The minister said he was pained at the inordinate delay in completing construction work for a new NHAI office building.

Addressing an event of industry lobby ASSOCHAM on “Advanced Digital Technology & Policy for Infrastructure with special focus on Tunnel Engineering” on Saturday, Gadkari said a few days back he had pulled up NHAI officials while inaugurating the new NHAI building as its construction took eight years while it should have been done in two years.

“I was deeply hurt due to the inordinate delay. There are good people in NHAI, my ministry and NHIDCL including the NHAI chairman, secretary in the ministry and managing director of NHIDCL. There are hundreds of good engineers. My unhappiness was against only a few people,” he said.
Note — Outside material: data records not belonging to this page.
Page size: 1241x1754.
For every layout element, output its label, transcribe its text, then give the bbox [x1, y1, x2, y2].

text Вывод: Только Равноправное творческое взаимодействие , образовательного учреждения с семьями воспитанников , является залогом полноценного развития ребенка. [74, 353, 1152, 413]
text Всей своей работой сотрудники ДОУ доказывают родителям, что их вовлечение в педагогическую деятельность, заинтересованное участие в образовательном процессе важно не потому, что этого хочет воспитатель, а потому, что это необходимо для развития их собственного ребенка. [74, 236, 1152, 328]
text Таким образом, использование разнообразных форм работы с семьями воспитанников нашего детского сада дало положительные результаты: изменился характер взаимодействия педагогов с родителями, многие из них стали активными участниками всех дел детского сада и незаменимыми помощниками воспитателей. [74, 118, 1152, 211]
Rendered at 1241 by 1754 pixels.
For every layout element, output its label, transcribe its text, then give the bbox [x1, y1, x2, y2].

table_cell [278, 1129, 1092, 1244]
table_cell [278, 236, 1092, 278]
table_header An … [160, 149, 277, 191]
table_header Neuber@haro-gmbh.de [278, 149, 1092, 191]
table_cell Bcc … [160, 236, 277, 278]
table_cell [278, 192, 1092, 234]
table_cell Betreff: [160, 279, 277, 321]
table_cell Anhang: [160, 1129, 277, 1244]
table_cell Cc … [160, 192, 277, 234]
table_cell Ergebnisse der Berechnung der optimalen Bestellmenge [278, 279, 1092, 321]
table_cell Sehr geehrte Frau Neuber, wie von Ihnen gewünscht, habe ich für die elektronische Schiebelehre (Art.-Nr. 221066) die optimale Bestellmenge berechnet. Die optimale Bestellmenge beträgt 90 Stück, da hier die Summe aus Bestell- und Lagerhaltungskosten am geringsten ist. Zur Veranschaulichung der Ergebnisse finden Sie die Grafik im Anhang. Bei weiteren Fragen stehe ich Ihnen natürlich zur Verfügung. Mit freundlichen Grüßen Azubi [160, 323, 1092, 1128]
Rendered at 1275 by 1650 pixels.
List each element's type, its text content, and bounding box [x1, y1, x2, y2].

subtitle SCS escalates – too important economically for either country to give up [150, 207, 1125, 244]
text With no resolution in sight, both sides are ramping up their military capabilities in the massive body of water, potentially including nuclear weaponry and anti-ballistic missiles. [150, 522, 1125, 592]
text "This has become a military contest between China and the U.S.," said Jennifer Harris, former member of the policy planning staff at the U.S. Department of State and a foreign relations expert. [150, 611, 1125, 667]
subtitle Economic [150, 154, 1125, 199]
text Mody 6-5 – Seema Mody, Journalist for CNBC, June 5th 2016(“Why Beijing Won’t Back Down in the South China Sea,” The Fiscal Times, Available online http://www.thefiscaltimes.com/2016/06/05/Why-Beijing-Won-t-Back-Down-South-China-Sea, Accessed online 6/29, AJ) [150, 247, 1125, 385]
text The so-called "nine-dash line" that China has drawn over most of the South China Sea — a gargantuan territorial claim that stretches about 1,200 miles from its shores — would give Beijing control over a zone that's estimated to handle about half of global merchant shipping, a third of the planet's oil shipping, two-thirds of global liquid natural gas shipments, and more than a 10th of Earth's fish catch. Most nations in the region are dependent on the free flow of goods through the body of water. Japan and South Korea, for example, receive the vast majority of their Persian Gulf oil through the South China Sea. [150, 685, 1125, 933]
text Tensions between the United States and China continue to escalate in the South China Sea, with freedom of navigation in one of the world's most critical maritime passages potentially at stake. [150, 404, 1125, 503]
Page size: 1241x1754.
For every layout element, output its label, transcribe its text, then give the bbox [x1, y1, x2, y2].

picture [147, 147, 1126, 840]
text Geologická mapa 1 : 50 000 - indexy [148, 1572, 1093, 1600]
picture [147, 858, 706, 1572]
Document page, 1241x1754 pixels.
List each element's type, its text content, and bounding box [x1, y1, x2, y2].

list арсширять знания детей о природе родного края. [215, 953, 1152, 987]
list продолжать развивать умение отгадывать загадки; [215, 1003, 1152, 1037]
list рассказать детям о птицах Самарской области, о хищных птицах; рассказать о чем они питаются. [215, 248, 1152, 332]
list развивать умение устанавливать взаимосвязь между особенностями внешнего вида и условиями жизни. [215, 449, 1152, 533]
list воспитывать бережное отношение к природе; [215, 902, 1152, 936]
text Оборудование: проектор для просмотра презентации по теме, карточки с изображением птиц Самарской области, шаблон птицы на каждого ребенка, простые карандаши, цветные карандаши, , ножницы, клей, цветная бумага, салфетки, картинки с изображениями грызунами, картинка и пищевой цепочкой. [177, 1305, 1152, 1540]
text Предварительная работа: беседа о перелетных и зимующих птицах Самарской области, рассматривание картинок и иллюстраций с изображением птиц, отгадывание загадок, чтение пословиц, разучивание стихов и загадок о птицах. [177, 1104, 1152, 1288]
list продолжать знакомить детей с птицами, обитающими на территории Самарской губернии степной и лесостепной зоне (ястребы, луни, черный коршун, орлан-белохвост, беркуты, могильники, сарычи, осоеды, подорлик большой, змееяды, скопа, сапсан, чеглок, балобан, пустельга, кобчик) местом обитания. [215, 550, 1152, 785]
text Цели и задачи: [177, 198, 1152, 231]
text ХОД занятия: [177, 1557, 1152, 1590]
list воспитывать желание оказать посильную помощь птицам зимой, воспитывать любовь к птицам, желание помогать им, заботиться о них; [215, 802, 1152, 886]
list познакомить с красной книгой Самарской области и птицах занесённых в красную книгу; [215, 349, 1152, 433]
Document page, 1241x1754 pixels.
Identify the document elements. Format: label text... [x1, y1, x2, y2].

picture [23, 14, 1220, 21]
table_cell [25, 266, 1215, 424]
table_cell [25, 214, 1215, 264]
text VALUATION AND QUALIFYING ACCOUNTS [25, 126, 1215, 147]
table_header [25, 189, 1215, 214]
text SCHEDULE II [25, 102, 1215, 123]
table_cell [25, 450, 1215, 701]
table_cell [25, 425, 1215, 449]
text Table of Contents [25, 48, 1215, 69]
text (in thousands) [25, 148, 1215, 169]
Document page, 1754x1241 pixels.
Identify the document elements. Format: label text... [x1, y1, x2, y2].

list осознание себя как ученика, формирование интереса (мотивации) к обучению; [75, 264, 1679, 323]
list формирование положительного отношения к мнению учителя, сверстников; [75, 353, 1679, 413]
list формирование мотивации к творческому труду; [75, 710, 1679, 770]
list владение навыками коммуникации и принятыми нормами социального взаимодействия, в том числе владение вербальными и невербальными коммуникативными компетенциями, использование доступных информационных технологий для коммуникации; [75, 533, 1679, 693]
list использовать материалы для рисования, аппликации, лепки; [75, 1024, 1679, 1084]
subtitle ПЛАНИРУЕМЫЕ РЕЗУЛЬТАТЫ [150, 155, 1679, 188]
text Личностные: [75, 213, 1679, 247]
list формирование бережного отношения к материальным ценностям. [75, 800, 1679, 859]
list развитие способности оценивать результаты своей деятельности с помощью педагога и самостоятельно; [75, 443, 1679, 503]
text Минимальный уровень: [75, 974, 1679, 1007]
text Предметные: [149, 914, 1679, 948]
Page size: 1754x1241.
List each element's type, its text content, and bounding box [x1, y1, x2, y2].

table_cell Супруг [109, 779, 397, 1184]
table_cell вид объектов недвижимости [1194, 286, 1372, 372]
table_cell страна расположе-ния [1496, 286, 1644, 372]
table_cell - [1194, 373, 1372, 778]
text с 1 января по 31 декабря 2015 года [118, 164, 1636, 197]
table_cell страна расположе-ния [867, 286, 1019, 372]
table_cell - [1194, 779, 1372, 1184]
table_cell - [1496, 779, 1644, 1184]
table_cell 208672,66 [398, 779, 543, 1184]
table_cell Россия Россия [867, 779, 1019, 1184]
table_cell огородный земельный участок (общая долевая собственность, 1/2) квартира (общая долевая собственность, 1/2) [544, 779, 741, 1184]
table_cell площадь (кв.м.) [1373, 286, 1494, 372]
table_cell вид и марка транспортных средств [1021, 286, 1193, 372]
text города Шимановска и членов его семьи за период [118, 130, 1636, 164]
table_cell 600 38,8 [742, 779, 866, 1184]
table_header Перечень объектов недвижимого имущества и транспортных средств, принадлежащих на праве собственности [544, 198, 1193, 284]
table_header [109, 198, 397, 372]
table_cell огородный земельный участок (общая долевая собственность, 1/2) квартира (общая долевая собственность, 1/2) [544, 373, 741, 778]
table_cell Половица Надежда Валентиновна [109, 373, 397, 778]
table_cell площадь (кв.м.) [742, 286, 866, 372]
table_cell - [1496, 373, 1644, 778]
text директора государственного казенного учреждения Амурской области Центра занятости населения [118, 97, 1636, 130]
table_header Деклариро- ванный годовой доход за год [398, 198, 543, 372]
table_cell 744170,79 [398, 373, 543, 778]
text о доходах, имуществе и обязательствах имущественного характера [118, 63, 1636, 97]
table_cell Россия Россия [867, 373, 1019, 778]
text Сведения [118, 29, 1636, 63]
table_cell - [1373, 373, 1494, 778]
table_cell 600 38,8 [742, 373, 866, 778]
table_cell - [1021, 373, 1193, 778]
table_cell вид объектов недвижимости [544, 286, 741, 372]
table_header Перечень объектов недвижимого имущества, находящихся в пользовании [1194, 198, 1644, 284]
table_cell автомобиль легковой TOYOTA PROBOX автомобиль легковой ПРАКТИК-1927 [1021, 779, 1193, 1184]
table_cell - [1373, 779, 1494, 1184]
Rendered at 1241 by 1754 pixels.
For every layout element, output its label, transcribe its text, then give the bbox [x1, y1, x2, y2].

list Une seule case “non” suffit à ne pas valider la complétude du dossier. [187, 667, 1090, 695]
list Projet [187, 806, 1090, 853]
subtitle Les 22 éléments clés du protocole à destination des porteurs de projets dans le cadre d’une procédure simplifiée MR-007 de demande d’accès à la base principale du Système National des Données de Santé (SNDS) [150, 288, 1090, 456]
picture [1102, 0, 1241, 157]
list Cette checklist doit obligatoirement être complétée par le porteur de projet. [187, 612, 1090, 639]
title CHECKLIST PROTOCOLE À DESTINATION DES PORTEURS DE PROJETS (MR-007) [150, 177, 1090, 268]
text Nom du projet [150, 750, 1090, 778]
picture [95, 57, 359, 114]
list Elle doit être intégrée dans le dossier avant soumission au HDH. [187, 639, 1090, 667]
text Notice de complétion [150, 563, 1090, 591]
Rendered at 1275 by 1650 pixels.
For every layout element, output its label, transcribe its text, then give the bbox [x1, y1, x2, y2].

The minister said while the NHAI was accelerating to complete the Rs 1 lakh crore Delhi-Mumbai Expressway project in three years, it was a bad show to complete such a small building project in eight years.

The minister’s comment had left several NHAI officials disheartened. “There was a lot of misconception as the minister’s speech went viral on social media. The highway construction has increased in recent years, which is the main parameter to assess performance. NHAI is not a building construction agency. Ideally, this project should have been assigned to a agency which is into construction of buildings,” said a senior NHAI official.

NHAI had recorded highest ever highway construction in 2019-20 at 3,979 km and the highways ministry as a whole had recorded maximum ever highway construction at 10,855 in 2018-19. Last year, it reduced marginally to 10,237 km.

During his address at the ASSOCHAM event, Gadkari said private contractors, after getting works, should not adopt tactics to “delay works, escalate costs and then go for arbitration to extract more money” from the government. He urged them to bag more work and earn profit by completing the projects in time.